__Available data__
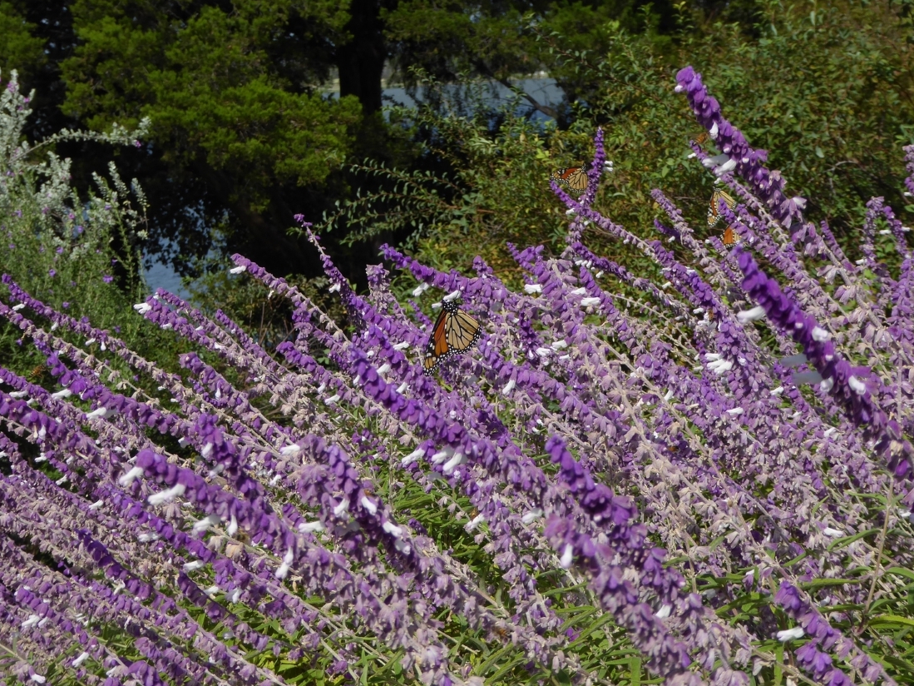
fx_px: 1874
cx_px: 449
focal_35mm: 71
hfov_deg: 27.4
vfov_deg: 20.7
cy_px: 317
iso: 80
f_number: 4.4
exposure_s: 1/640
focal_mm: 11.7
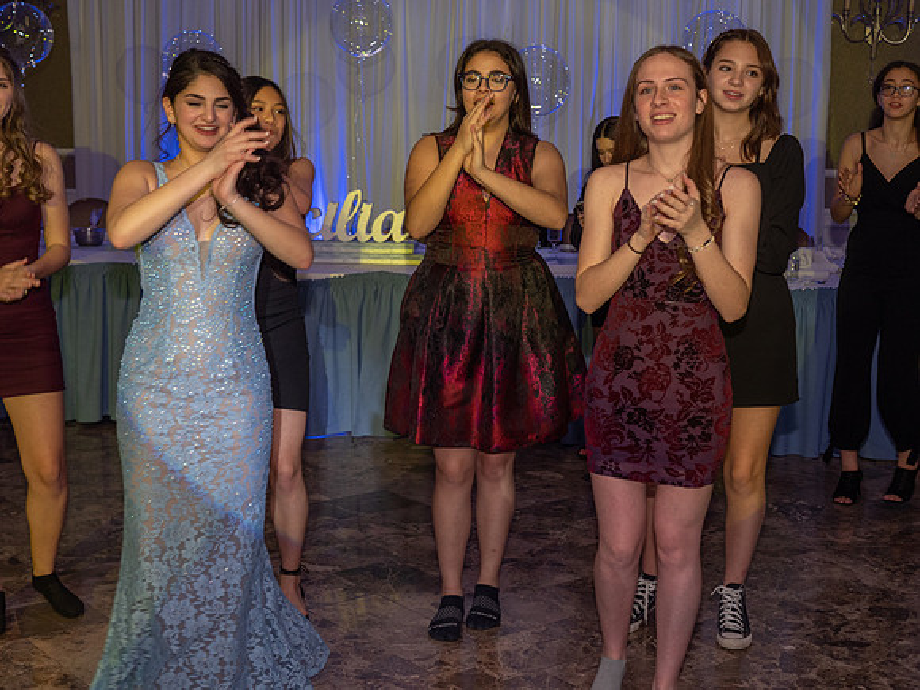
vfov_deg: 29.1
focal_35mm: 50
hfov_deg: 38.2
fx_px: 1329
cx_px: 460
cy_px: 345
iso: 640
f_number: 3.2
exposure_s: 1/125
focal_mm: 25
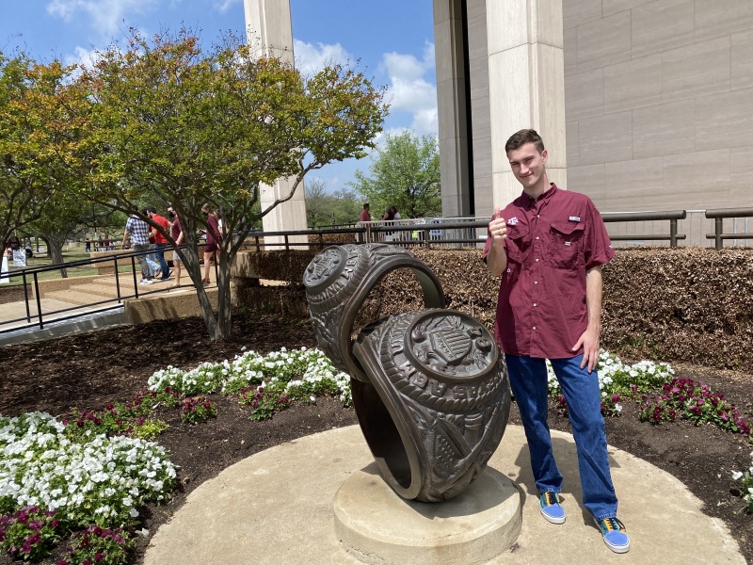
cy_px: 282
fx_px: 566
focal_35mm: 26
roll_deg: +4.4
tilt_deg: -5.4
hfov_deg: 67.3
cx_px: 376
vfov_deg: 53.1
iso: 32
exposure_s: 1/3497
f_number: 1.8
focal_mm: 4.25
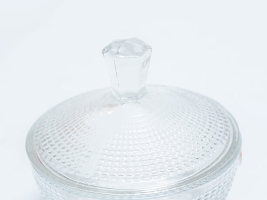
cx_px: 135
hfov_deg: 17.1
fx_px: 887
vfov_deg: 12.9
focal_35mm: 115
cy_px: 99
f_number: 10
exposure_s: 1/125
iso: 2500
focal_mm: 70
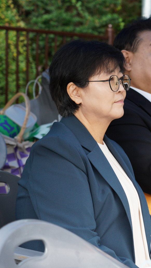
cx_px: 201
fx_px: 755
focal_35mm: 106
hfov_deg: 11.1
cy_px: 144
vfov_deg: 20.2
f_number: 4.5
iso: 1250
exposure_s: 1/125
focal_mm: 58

__Problem to solve__
Your answer should consist only of the lines from the one with "focal_35mm: 106" through the last line of the entries above, retyped exactly.

__Response to this task__
focal_35mm: 106
hfov_deg: 11.1
cy_px: 144
vfov_deg: 20.2
f_number: 4.5
iso: 1250
exposure_s: 1/125
focal_mm: 58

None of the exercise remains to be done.